I’ve said before that I think MLK is the most influential Christian that America has ever produced. Not Edwards, though I grant he is the most important theologian America has produced so far, and not Whitefield, who wasn’t really American anyway. But it remains the case that I, ignorant Australian as I am, have never really studied the history of the American Civil Rights movement. There’s so much about it I don’t know. I have been trying to rectify this in various pieces.
This book is the most recent and major biography of MLK. I can’t review it in comparison to other biographies, because I haven’t read any of them. What I can do is offer some reflections on MLK and on the emphases that this biography chose to bring out.
Firstly, Eig does a tremendous job of turning the research onto a man’s life into a vivid portrait. You get the broad sweep of life, the lively depiction of individual moments, the necessary background to understand his origins, and the zoomed in perspective of individual witnesses at specific moments. It’s a great book and a great read.
Eig does focus on certain aspects with particular attention. Of these, Eig takes considerable time at various points to highlight King’s way with women. This ranges from the huge number of women he apparently courted when a young man, through to the substantial allegations of serial unfaithfulness. On the one hand I do recognise that there is a preponderance of evidence in this direction. On the other, there is very little proof, and King’s wife Coretta has maintained to this very day that he was not unfaithful. Such judgments are beyond us. I will say on this score, however, that you find among white evangelicals a consistent dismissal of King as a liberal and an adulterer, whereas Jonathan Edwards as slaveholder and George Whitefield as slave advocate are passed over with little mention. We ought not excuse the sins of great heroes, but rather face them with searing honesty.
In this respect Eig is seeking to do something proper, as he writes in his final pages (I paraphrase): in hallowing King we have hollowed him. Hagiography, even of the modern kind, empties out the human. Eig’s King is a human one, at every step. The flaws and faults are not overly magnified, they’re just there to see. The plagiarism, which again may bother us, but reflects who he was, and also that King himself lived and operated in a cultural context around reuse of materials that differs.

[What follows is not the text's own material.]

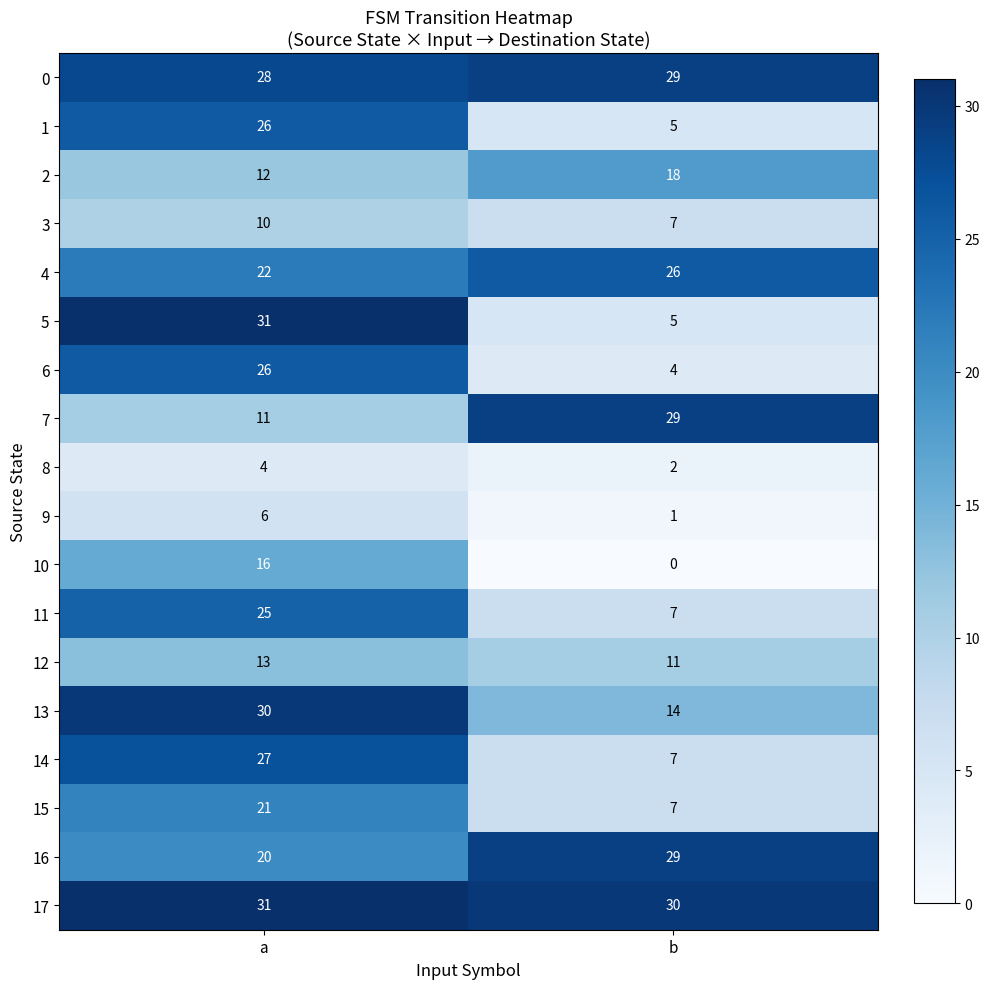

List the labels in order of 16 value, largest first.

b, a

Something else Eig brings out that I didn’t really appreciate was just how obsessed J. Edgar Hoover became with King, with surveilling him, opposing him, seeking to discredit him, harassing him. Eig clearly and firmly ties the acquiescence of the FBI under Hoover with the events that eventually lead to King’s assassination.

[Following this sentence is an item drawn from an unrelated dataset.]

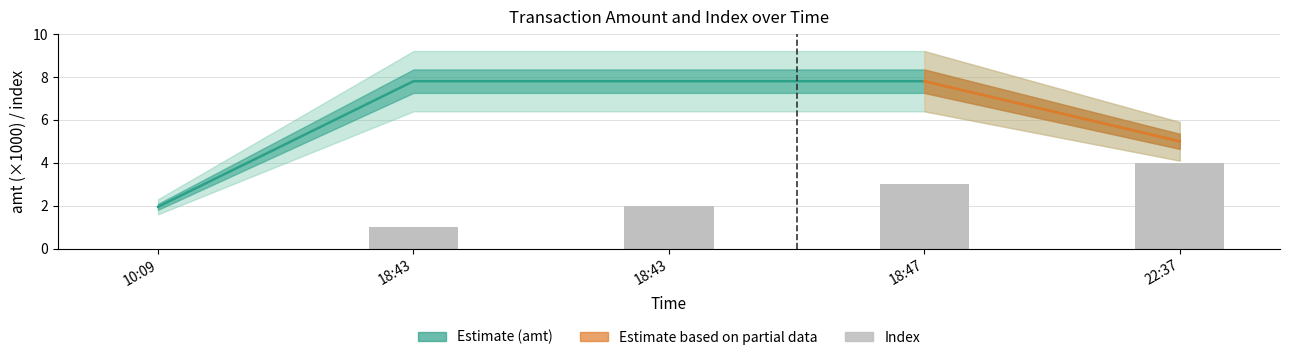

Which category has the lowest value in the amt series?

10:09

Another aspect that as someone born after the Vietnam war I have never really grasped, is just how horrific and recent segregationist America was. Horrendous racism is not so long past us. The conditions of Black Americans up to the 50s and 60s was abhorrent. And that is not so long ago. I remind people here that forms of slavery for Australian Indigenous people persisted into the 60s. This is not the distant past.
King’s life was singularly focused though. From his youth he understood himself to have a calling to oppose segregation and to fight for the rights, and freedoms, of African Americans. He did understand this as a divine mission. He drew deeply upon the wells of faith, the prophetic tradition, the Black church. He was a preacher through and through. There would be no civil rights movement without the Christian faith of the Black church that birthed it and sustained it, and I dare say it would not have survived nor succeeded without the embrace of King’s doctrine of non-violence.
I sometimes think that Gandhi was God’s providential gift to the church from outside the church. Gandhi, for all his failure to grasp the gospel of Jesus Christ, reckoned perhaps more than anyone, with the political and civil implications of Jesus’ teachings of non-violence, and formed them into a principled means of obedience and disobedience for social change. King, more than anyone, took that understanding back into the church, and put it to work in a just cause. His unwavering commitment to the moral superiority of their position, expressed in the moral commitment to non-violence, led to the foundations for the civil rights movement as he led it. There is much here we ought to pay heed to.
King was not a prophet, but he was a prophetic voice. He understood deeply the call of the OT prophets, and Jesus, to speak for justice and to call people to account. He laid down his life for that cause. I note with great sadness that the historic Voting Rights Act is being disabled and dismantled in the US today, nullified in its effects, which is leading to significant changes in electoral eligibility and district mapping, all of which disproportionally disenfranchises Black and other minority voters. King’s life won a great struggle, but the cause of justice is never done in this world.
Can’t wait to read this one. It’s on my list. Very insightful remarks here about the evangelical Australia receptions. And also about the gift of Gandhi. As always, much indebted to your thinking and reading, Seumas.